When Satoshi Nakamoto published the Bitcoin whitepaper back in 2008, a significant part of his definition of Bitcoin and its function included the elimination of a middleman in the process of transacting. The whitepaper reads in part, that Bitcoin “would allow online payments to be sent directly from one party to another without going through a financial institution.”
This was part of the fundamental roles that Bitcoin would play in the financial sector in the long term, but over the years, there have been reasons to question how effectively Bitcoin has played this role, or as Journalist James Surowiecki quizzes in an article questioning Bitcoin’s use, whether Bitcoin is even playing this role at all.
Today, Bitcoin is worth over a trillion dollars, but are we achieving Satoshi Nakamoto’s dreams?
Following the 10th anniversary marking Bitcoin’s anonymous founder’s departure, Nick Saponaro, the co-founder and CIO of Divi, questioned the progression of the industry with a comment worth pondering over.
He approaches the topic of Bitcoin’s acceleration in the same critical manner that Surowiecki does, as he questioned the industry’s dependence on institutional money, and how that could take Bitcoin away from the path that Satoshi Nakamoto designed it to follow.
“You could argue that institutional investment flooding into the space, the Coinbase IPO, and big tech like PayPal and Venmo taking Crypto seriously is excellent news for an industry that’s been hungry for credibility for so long.” Saponaro asserted. “But they could also present serious risks to the decentralized mission and vision of the crypto movement.” He concludes.
Has Bitcoin lost its original purpose?
The risks that Saponaro associates with Bitcoin’s involvement with institutions go around the idea that the asset is being treated as a speculative one, whereas, its creator intended for it to at least challenge fiat currencies and act as a medium of exchange, not just a store of value.
“The crypto industry is at the forefront of financial tech innovation, but if we continue to perpetuate the investment narrative and only focus on the price going up, we could easily miss the fact that we’ve given away this great gift that’s been given to us.” – Saponaro.
The sentiment widely shared by many Bitcoin proponents is that newbies accumulate Bitcoin in hopes that the price surges and they also enjoy a piece of the pie.

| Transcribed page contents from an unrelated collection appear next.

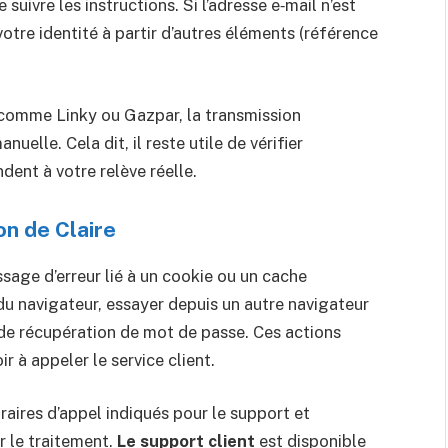
 suivre les instructions. Si l’adresse e‑mail n’est
 votre identité à partir d’autres éléments (référence
comme Linky ou Gazpar, la transmission
uelle. Cela dit, il reste utile de vérifier
ent à votre relève réelle.
on de Claire
ssage d’erreur lié à un cookie ou un cache
 du navigateur, essayer depuis un autre navigateur
 de récupération de mot de passe. Ces actions
r à appeler le service client.
oraires d’appel indiqués pour le support et
r le traitement.
Le support client
est disponible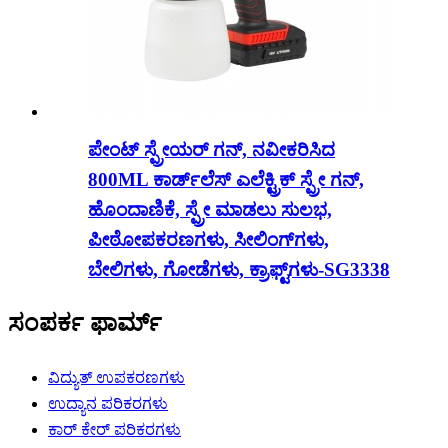
ಪೇಂಟ್ ಸ್ಪ್ರೇಯರ್ ಗನ್, ನವೀಕರಿಸಿದ
800ML ಕಾರ್ಡ್‌ಲೆಸ್ ಎಲೆಕ್ಟ್ರಿಕ್ ಸ್ಪ್ರೇ ಗನ್,
ಹೊಂದಾಣಿಕೆ, ಸ್ಪ್ರೇ ಮಾಡಲು ಸುಲಭ,
ಪೀಠೋಪಕರಣಗಳು, ಸೀಲಿಂಗ್‌ಗಳು,
ಬೇಲಿಗಳು, ಗೋಡೆಗಳು, ಕ್ರಾಫ್ಟ್‌ಗಳು-SG3338
ಸಂಪರ್ಕ ಫಾರ್ಮ್
ವಿದ್ಯುತ್ ಉಪಕರಣಗಳು
ಉದ್ಯಾನ ಪರಿಕರಗಳು
ಕಾರ್ ಕೇರ್ ಪರಿಕರಗಳು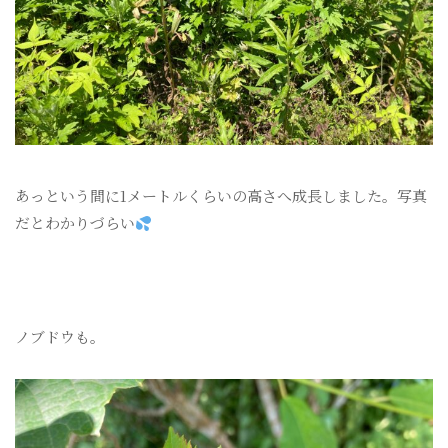
あっという間に1メートルくらいの高さへ成長しました。写真
だとわかりづらい
ノブドウも。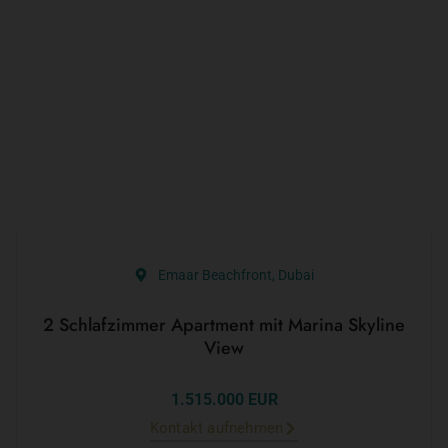
Emaar Beachfront, Dubai
2 Schlafzimmer Apartment mit Marina Skyline
View
1.515.000 EUR
Kontakt aufnehmen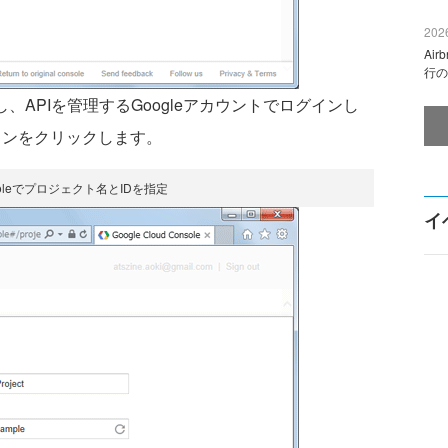
2026
Ai
行の
し、APIを管理するGoogleアカウントでログインし
」ボタンをクリックします。
onsoleでプロジェクト名とIDを指定
イ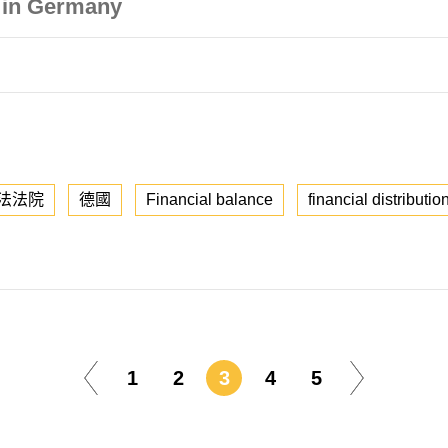
" in Germany
法法院
德國
Financial balance
financial distributio
1
2
3
4
5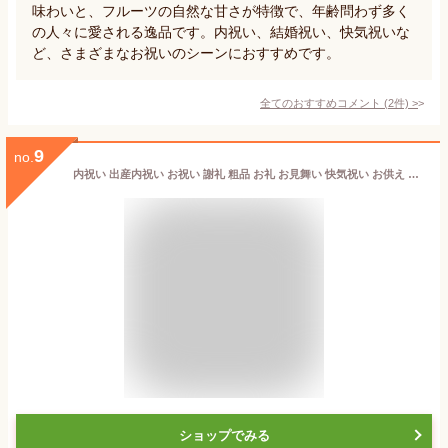
味わいと、フルーツの自然な甘さが特徴で、年齢問わず多く
の人々に愛される逸品です。内祝い、結婚祝い、快気祝いな
ど、さまざまなお祝いのシーンにおすすめです。
全てのおすすめコメント
(
2
件)
>
9
no.
内祝い 出産内祝い お祝い 謝礼 粗品 お礼 お見舞い 快気祝い お供え ご霊前 手土産ギフト ゴルフコンペ景品 ご結婚お祝い 結婚内祝い 寿 [萬ゼリー8個]フルーツゼリー 送料無料
ショップでみる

Institutions also hoard Bitcoin and hope to never trade. It becomes easy to then forget what Nakamoto’s initial goal for Bitcoin was. James Surowiecki in his “the bitcoin dream is dead” article, explains why he believes that the institutional wave, coupled with many other similar factors, may have caused Bitcoin to lose its original purpose: “Like gold, Bitcoin is valuable to the extent that people think it’s valuable: You buy it because you think someone else will pay more for it in the future.”